## INFORMATION:
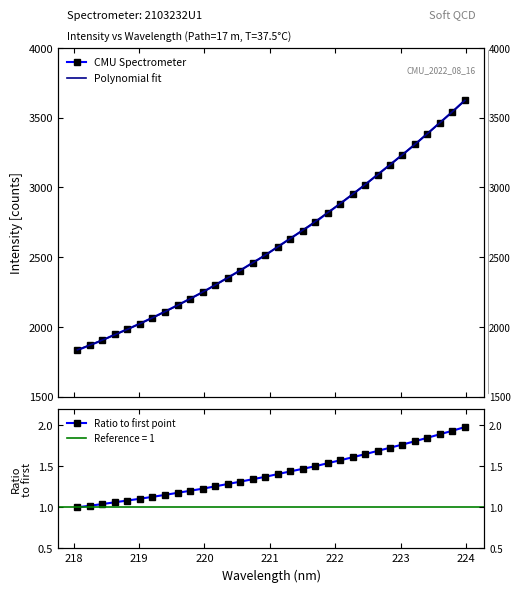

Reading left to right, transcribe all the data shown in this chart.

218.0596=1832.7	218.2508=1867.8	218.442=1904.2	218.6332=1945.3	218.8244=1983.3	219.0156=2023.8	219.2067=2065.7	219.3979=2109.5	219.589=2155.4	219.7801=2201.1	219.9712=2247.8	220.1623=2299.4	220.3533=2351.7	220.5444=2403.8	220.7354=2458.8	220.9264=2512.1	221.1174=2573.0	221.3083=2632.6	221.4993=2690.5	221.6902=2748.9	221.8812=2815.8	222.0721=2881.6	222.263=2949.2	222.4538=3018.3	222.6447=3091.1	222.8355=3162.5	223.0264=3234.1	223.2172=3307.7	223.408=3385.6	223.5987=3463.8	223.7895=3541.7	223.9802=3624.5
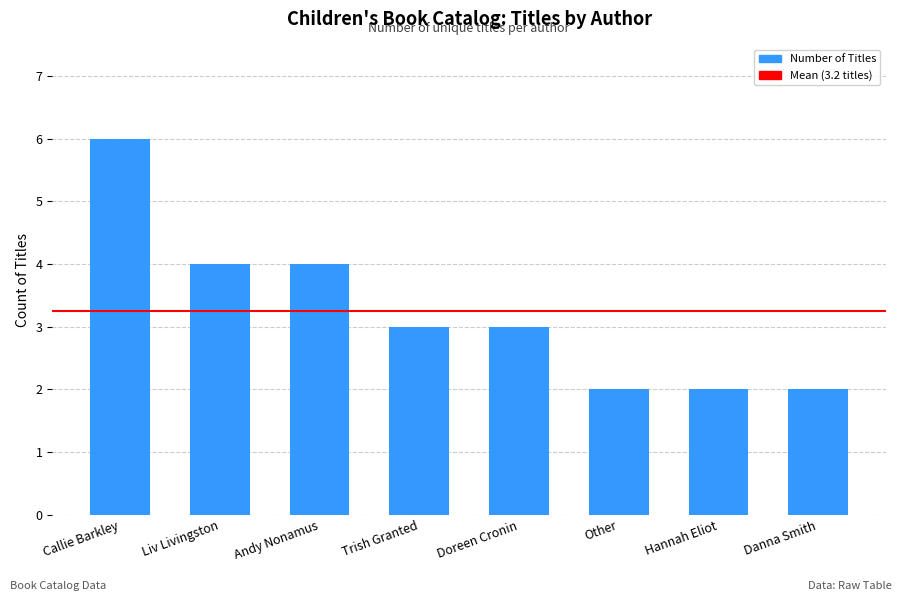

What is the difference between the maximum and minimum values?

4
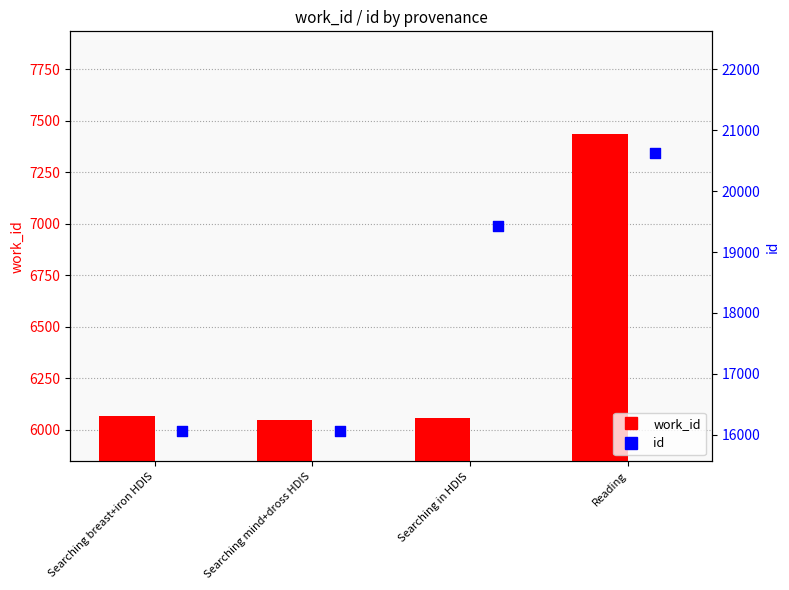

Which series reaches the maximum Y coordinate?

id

## WHAT YOU SHOULD DO:
Rewrite the entries above with every "maximum" swapped for "highest" and everything else left unchanged. Omit the pictures.

## FINAL ANSWER:
Reading left to right, transcribe all the data shown in this chart.

218.0596=1832.7	218.2508=1867.8	218.442=1904.2	218.6332=1945.3	218.8244=1983.3	219.0156=2023.8	219.2067=2065.7	219.3979=2109.5	219.589=2155.4	219.7801=2201.1	219.9712=2247.8	220.1623=2299.4	220.3533=2351.7	220.5444=2403.8	220.7354=2458.8	220.9264=2512.1	221.1174=2573.0	221.3083=2632.6	221.4993=2690.5	221.6902=2748.9	221.8812=2815.8	222.0721=2881.6	222.263=2949.2	222.4538=3018.3	222.6447=3091.1	222.8355=3162.5	223.0264=3234.1	223.2172=3307.7	223.408=3385.6	223.5987=3463.8	223.7895=3541.7	223.9802=3624.5

What is the difference between the highest and minimum values?

4

Which series reaches the highest Y coordinate?

id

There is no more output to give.